Avant tout visuel, ce conte pourra rebuter par son aspect froid et éteint, complètement hors du temps (jamais vous ne verrez les années 70 représentées comme cela). Mais la force du film, ce sont justement ses partis pris graphiques tenus du début à la fin, son ambiance dans laquelle on glisse presque à contrecœur, sa lumière si particulière, son rendu mat, ses bleus glacés… Une esthétique digne d'un tableau néerlandais du XVIIᵉ siècle, qui ne brille pas forcément davantage en 4K (ce n'était absolument pas le but), mais qui rend justice au travail de la réalisatrice et son équipe. Le grain, les cadrages, les textures, les flocons, ce 4K agit comme un super‑révélateur de l'extrême finesse de ce conte si mystérieux. On est bien sûr très loin des standards 4K des blockbusters actuels.

6
10
son

Un peu d'ambiance à l'arrière mais avant tout un espace sonore dépouillé, générant un certain vide d'où naît l'étrangeté.

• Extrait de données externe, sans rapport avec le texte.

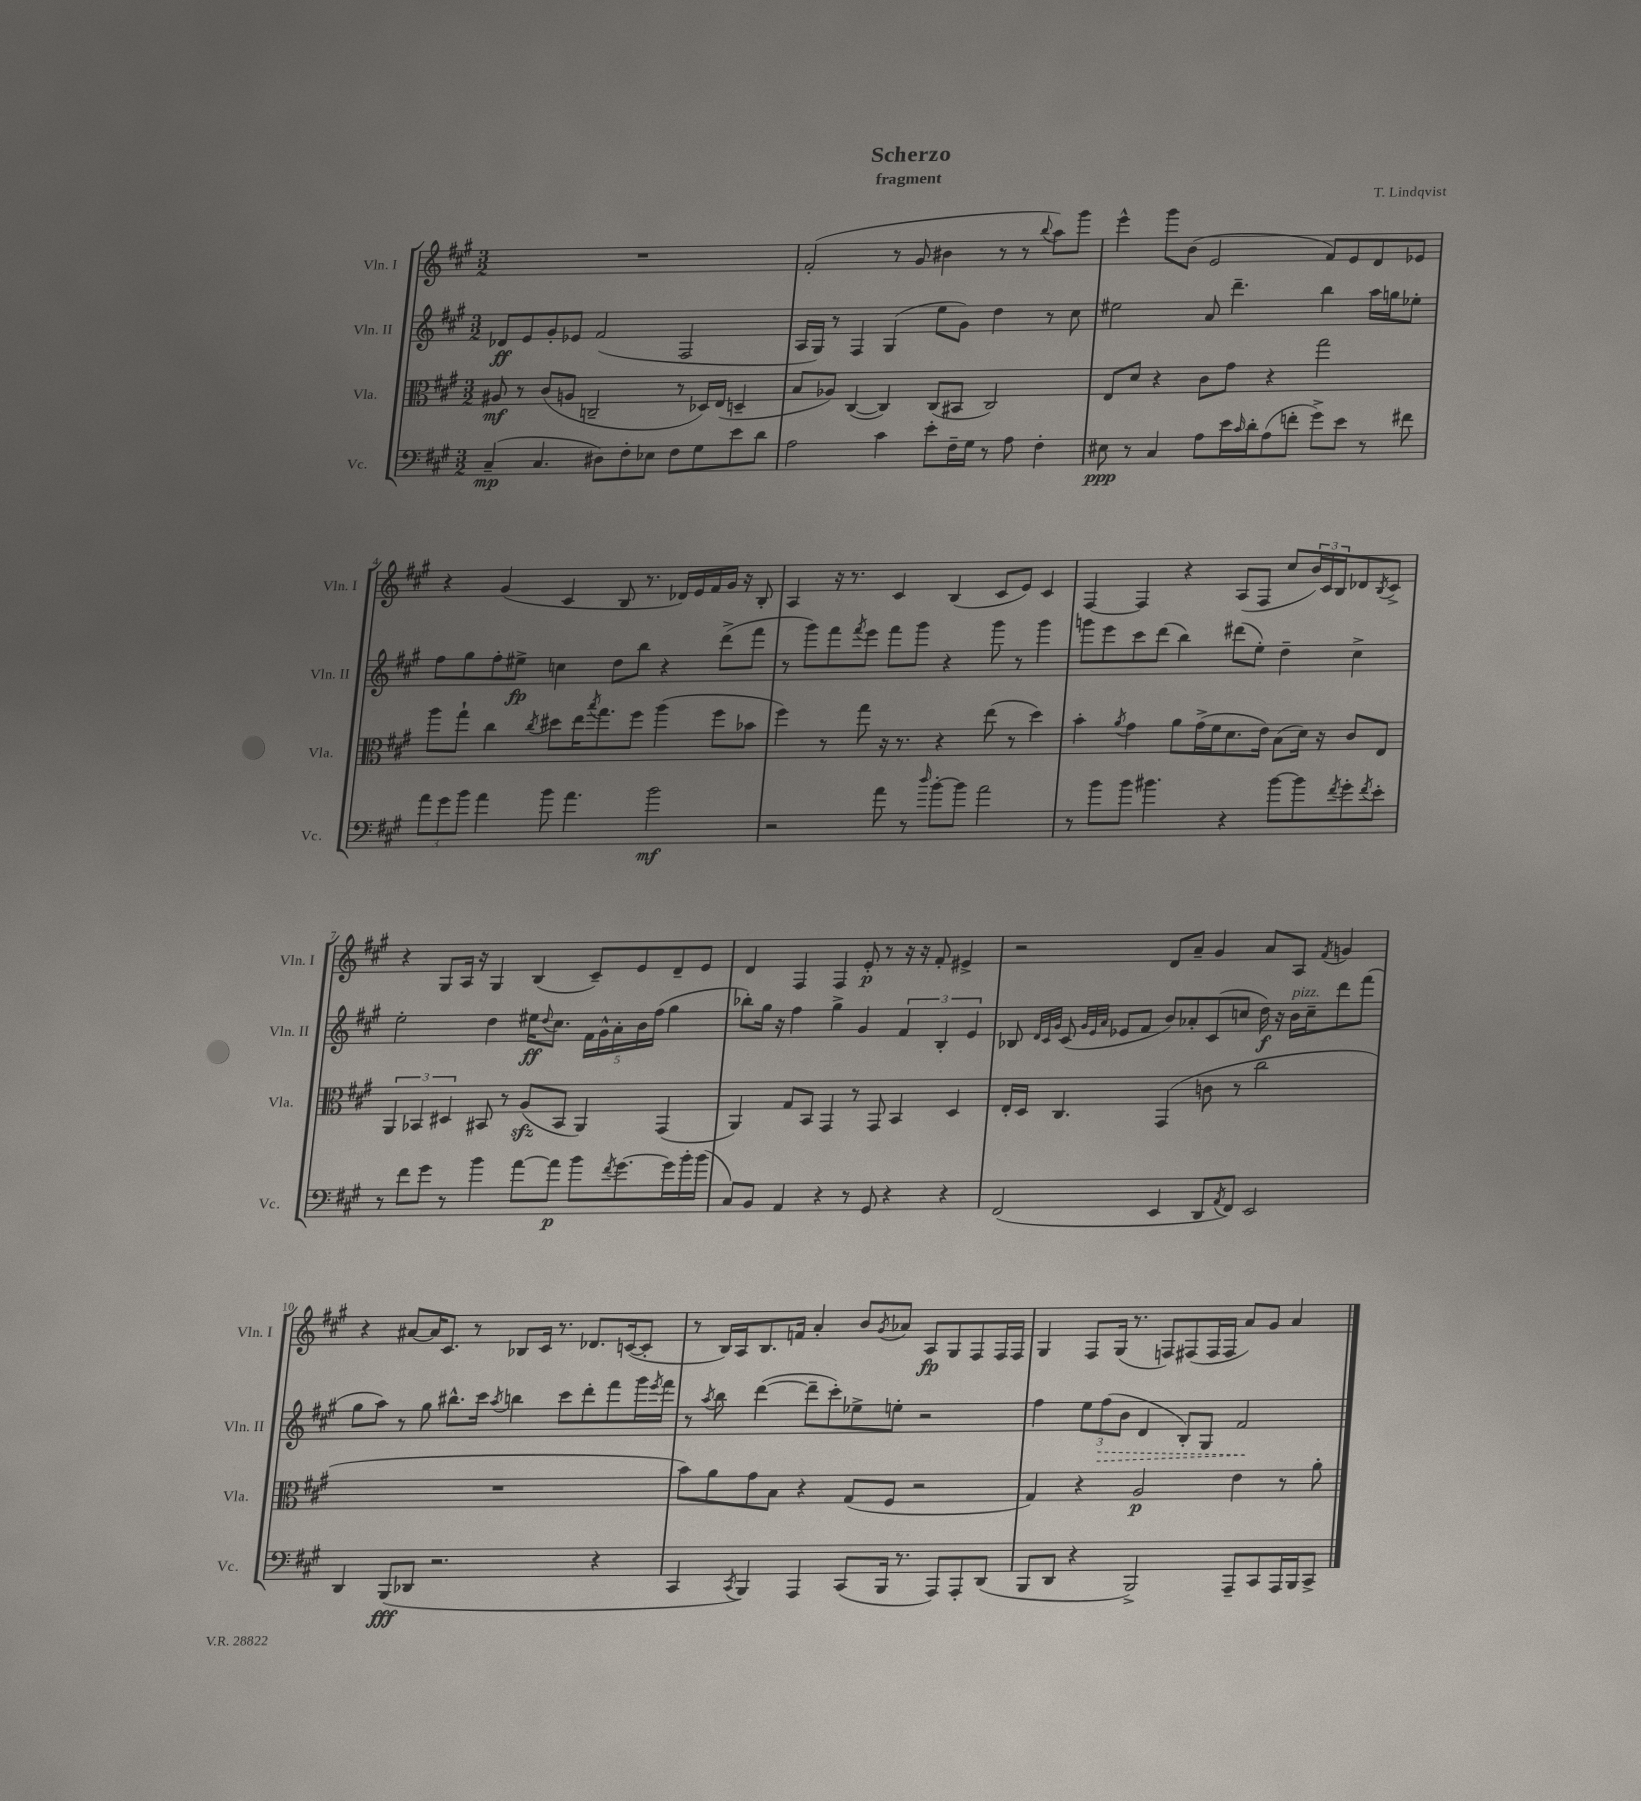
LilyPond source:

\header { title = "Scherzo" composer = "T. Lindqvist" subtitle = "fragment" }
<<
\new StaffGroup <<
\new Staff = "s0" \with { instrumentName = "Vln. I" shortInstrumentName = "Vln. I" } {
    \clef treble \key a \major \numericTimeSignature \time 3/2
    R1. |
    fis'2-.( r8 gis'8 bis'4 r8 r8 \appoggiatura { b''8 } a''8) gis'''8 |
    e'''4-^ gis'''8 b'8( e'2 fis'8) e'8 d'8 ees'8 |
    r4 gis'4( cis'4 b8 r8. des'16) e'16 fis'16 gis'16 r16 b8-. |
    a4 r16 r8. cis'4 b4( cis'8 e'8) cis'4 |
    fis4~ fis4 r4 a8( fis8 cis''8 \tuplet 3/2 { b'16) cis'16 b16 } des'8 \acciaccatura { b8 } cis'8-> |
    r4 gis8 a16 r16 gis4 b4( cis'8--) e'8 d'8-- e'8 |
    d'4 fis4 fis4 e'8-.\p r8 r16 r16 fis'8-. eis'4-> |
    r2 d'8 a'8-- gis'4 a'8 a8 \acciaccatura { fis'8 } g'4 |
    r4 ais'8~ ais'16 cis'8. r8 bes8 cis'16 r8. des'8. c'16~( c'8-. |
    r8 b16) a16 b8. f'16 a'4-. b'8 \acciaccatura { gis'8 } aes'8 a8\fp gis8 fis8 fis16 fis16 |
    gis4 fis8 gis16( r8. f8) fis8( fis16 fis16 a'8) gis'8 a'4 \bar "|." |
}
\new Staff = "s1" \with { instrumentName = "Vln. II" shortInstrumentName = "Vln. II" } {
    \clef treble \key a \major \numericTimeSignature \time 3/2
    des'8\ff e'8 gis'8-. ees'8 fis'2( fis2 |
    a16 gis16) r8 fis4 gis4( e''8 gis'8) d''4 r8 cis''8 |
    eis''2 a'8 d'''4.-- b''4 a''16 g''16 ees''8-. |
    fis''8 gis''8 fis''8-. eis''8->\fp c''4 d''8 b''8 r4 d'''8->( fis'''8 |
    r8 gis'''8) fis'''8 \acciaccatura { fis'''8 } e'''8 fis'''8 gis'''8 r4 gis'''8 r8 gis'''4 |
    g'''8 e'''8 cis'''8 d'''8( b''4) dis'''8( e''8-.) d''4-- cis''4-> |
    e''2-. d''4 eis''16\ff \appoggiatura { d''8 } cis''8. \tuplet 5/4 { fis'16 gis'16-^ a'16-. b'16 fis''16( } gis''4 |
    bes''8-.) gis''16 r16 fis''4 gis''4-> gis'4 \tuplet 3/2 { fis'4 b4-. e'4 } |
    bes8 \grace { d'32 cis'32 gis'32 } cis'8( \grace { gis'32 e'32 a'32 } ees'8 fis'8 b'8) aes'8-. cis'8( c''8 d''16\f) r16 b'16^\markup { \italic "pizz." } c''16-- d'''8 fis'''8( |
    gis''8 a''8) r8 gis''8 bis''8.-^ cis'''16 \acciaccatura { a''8 } b''4 cis'''8 d'''8-. fis'''8 gis'''16 \acciaccatura { e'''8 } fis'''16 |
    r8 \acciaccatura { a''8 } b''8 d'''4~( d'''8-- cis'''8-.) ees''8-> e''8-. r2 |
    fis''4 \tuplet 3/2 { e''8 \once \override Hairpin.style = #'dashed-line fis''8\>( b'8 } d'4 b8-.) gis8 fis'2\! \bar "|." |
}
\new Staff = "s2" \with { instrumentName = "Vla." shortInstrumentName = "Vla." } {
    \clef alto \key a \major \numericTimeSignature \time 3/2
    ais8\mf r8 cis'8( a8 c2-- r8 des16) e16( d4-- |
    b8 aes8) cis4~( cis4) cis8( bis,8 cis2) |
    e8 d'8 r4 cis'8 gis'8 r4 gis''2 |
    a''8 gis''8-! cis''4 \acciaccatura { cis''8 } dis''8 e''16 \acciaccatura { b''8 } gis''8. fis''8 a''4( fis''8 bes'8 |
    fis''4) r8 gis''8 r16 r8. r4 e''8( r8 d''4) |
    b'4-. \acciaccatura { a'8 } gis'4 a'8 gis'16->( fis'16 d'8. e'16) b8( d'16) r16 cis'8 e8 |
    \tuplet 3/2 { a,4 bes,4 dis4 } bis,8 r8 a8\sfz( bis,8 a,4) gis,4( |
    a,4) gis8 b,8 gis,4 r8 gis,8 b,4 d4 |
    e16-. d16 cis4. gis,4( c'8 r8 cis''2 |
    R1. |
    b'8) a'8 gis'8 b8 r4 gis8( fis8 r2 |
    gis4) r4 a2\p e'4 r8 a'8-. \bar "|." |
}
\new Staff = "s3" \with { instrumentName = "Vc." shortInstrumentName = "Vc." } {
    \clef bass \key a \major \numericTimeSignature \time 3/2
    cis4--\mp( cis4. dis8) fis8-. ees8 fis8 gis8 e'8 d'8 |
    a2 cis'4 e'8-. fis16-- gis16 r8 a8 fis4-. |
    eis8\ppp r8 cis4 a8 e'16 \grace { cis'16 } d'16-. a8( f'8-. gis'8->) e'8 r8 fis'8 |
    \tuplet 3/2 { a'8 gis'8 b'8 } a'4 b'8 a'4. b'2\mf |
    r2 a'8 r8 \grace { d''16 } b'8~-. b'8 a'2 |
    r8 b'8 b'8 bis'4. r4 bis'8~ bis'8 \acciaccatura { fis'8 } gis'8-. \acciaccatura { fis'8 } e'8-. |
    r8 fis'8 gis'8 r8 b'4 a'8~ a'8\p b'8 \acciaccatura { fis'8 } gis'8.~ gis'16 b'16-. b'16( |
    cis8) b,8 a,4 r4 r8 gis,8 r4 r4 |
    fis,2( e,4 d,8 \acciaccatura { a,8 } fis,8) e,2 |
    d,4 b,,8\fff( des,8 r2. r4 |
    cis,4 \acciaccatura { cis,8 } b,,4) a,,4 cis,8( b,,16 r8. a,,8) a,,8-. d,8( |
    b,,8 d,8 r4 b,,2->) a,,8-- cis,8 a,,16 b,,16 cis,8-> \bar "|." |
}
>>
>>
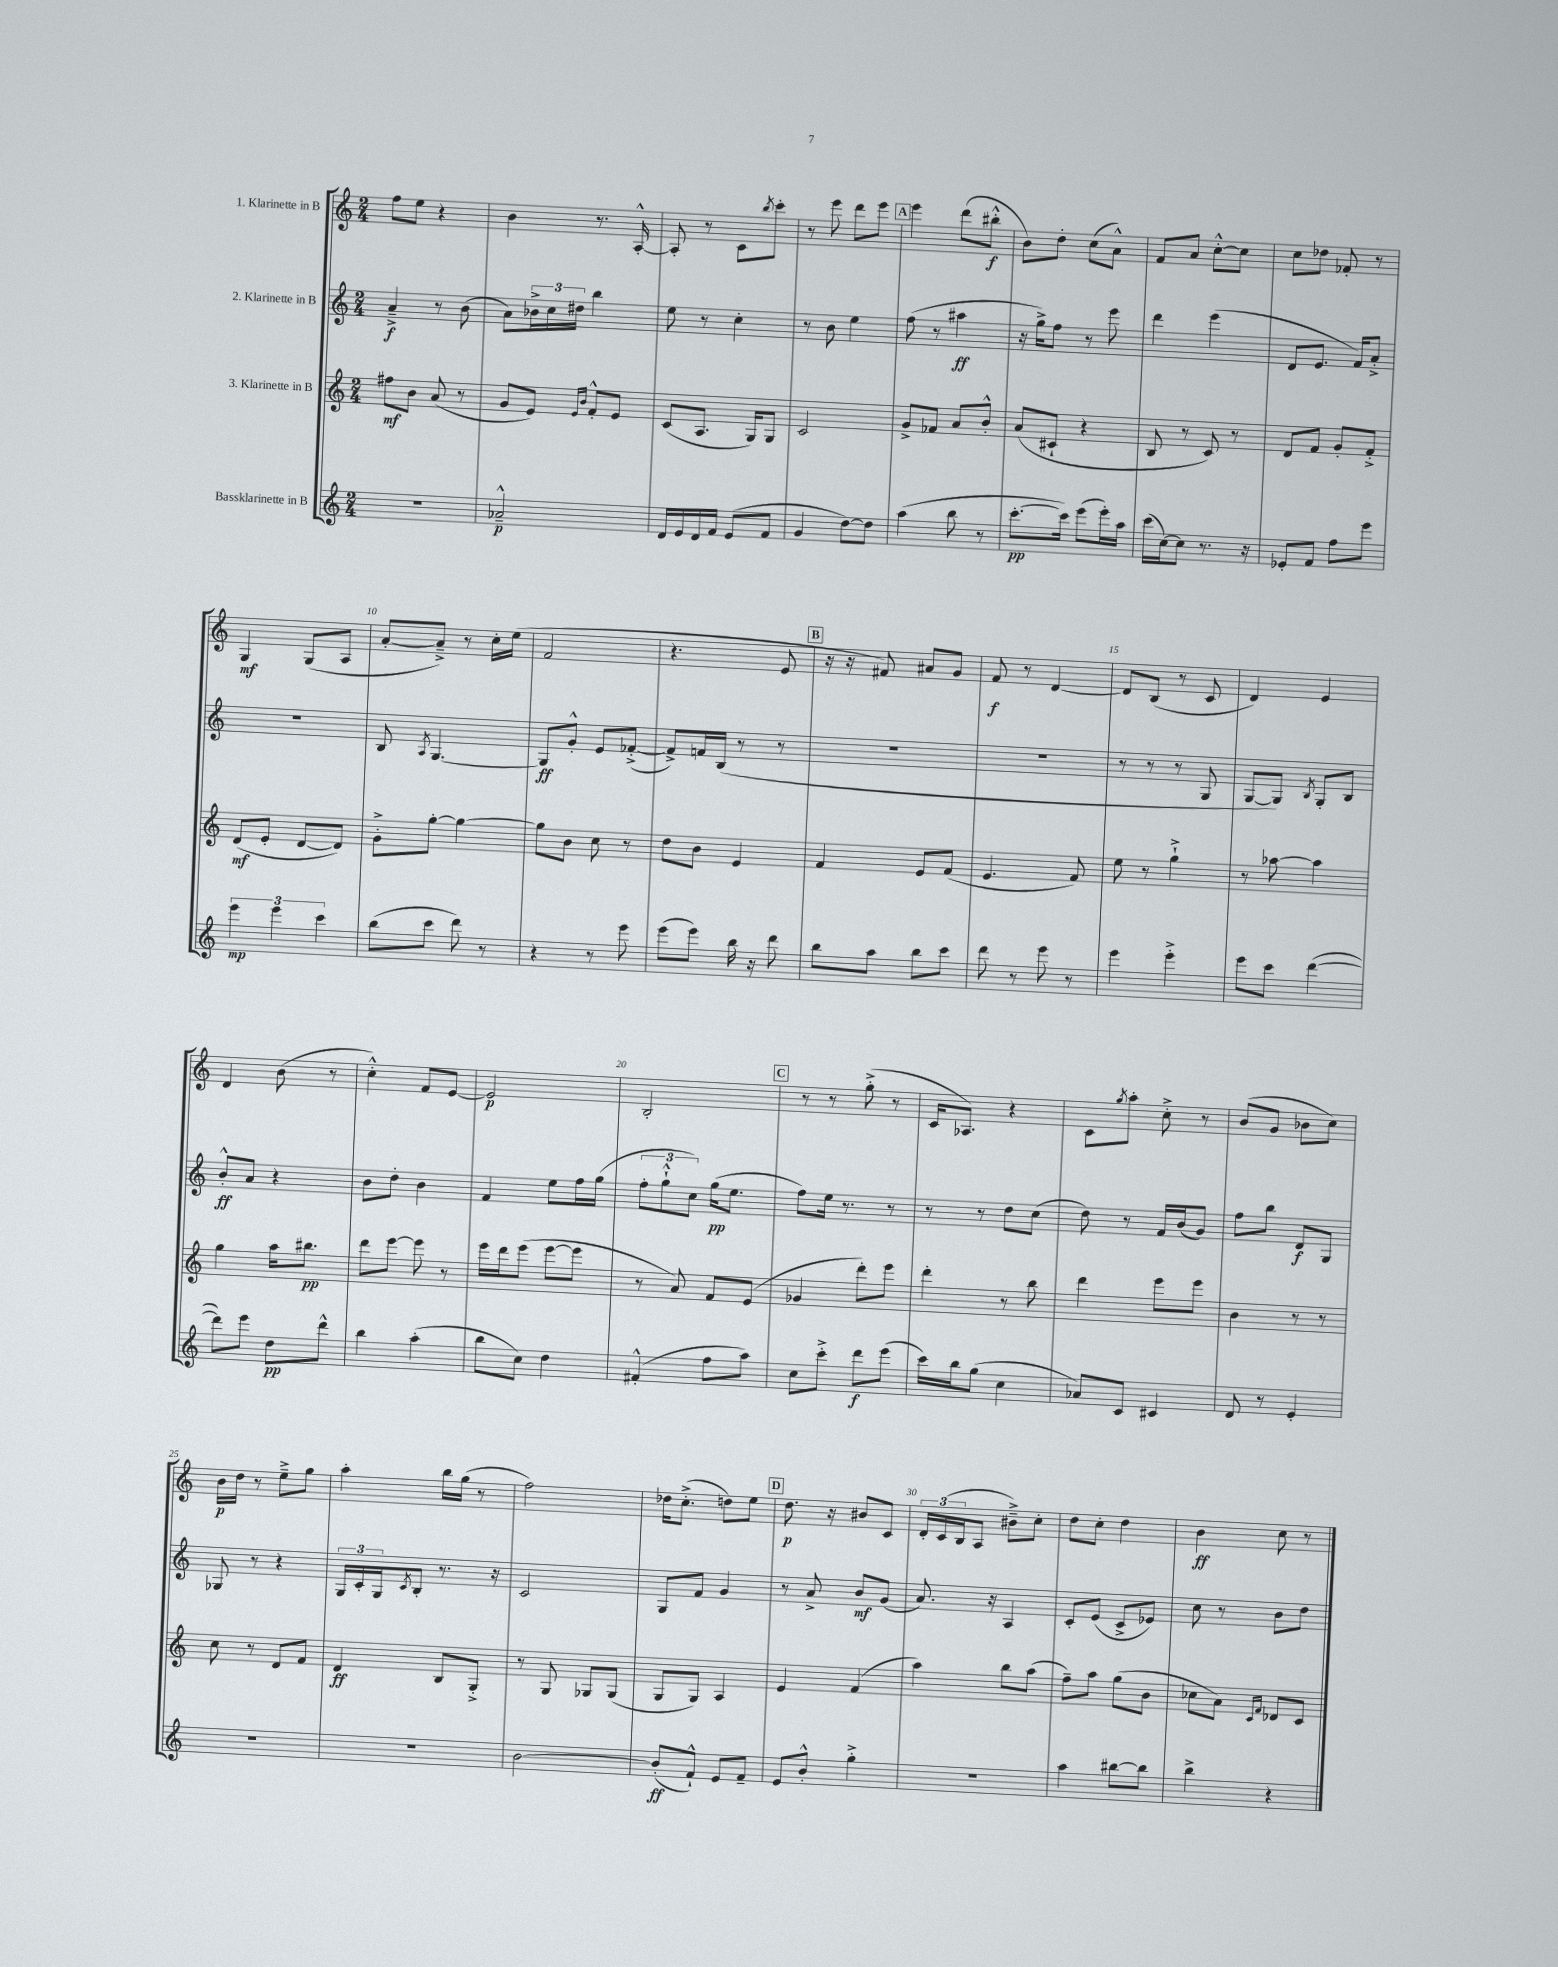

On remarquera la symbolique du corbeau, l'absence de certains sons devenus presque inutiles et beaucoup d'autres détails qui font de ce film une œuvre réellement à part, hors des sentiers battus.

5
10
bonus
- Commentaires audio de Lucile Hadzihalilovic (réalisatrice), Julia Irribarria (cheffe décoratrice), Jonathan Ricquebourg (directeur de la photographie), Ken Yasumoto (chef monteur son)
- Bande-annonce

Le film est si mystérieux que son visionnage augmenté des commentaires audio est plus que conseillé. L'équipe revient notamment sur son travail à l'ancienne, presque artisanal, délaissant les effets spéciaux au profit de méthodes plus mécaniques et/ou optiques. La réalisatrice explique par exemple son renoncement concernant une première ouverture du film, remplacée finalement par ce kaléidoscope réalisé avec une simple caméra, un prisme et une maquette de la tour. On en apprendra beaucoup sur certains cameos (l'affichiste Laurent Lufroy), la composition du cadre, les décors, la lumière toujours diégétique (les sources lumineuses sont celles visibles dans le film, pas d'éclairage artificiel) ou encore la raison de la seule focale utilisée. Un seul bonus mais assez passionnant à suivre.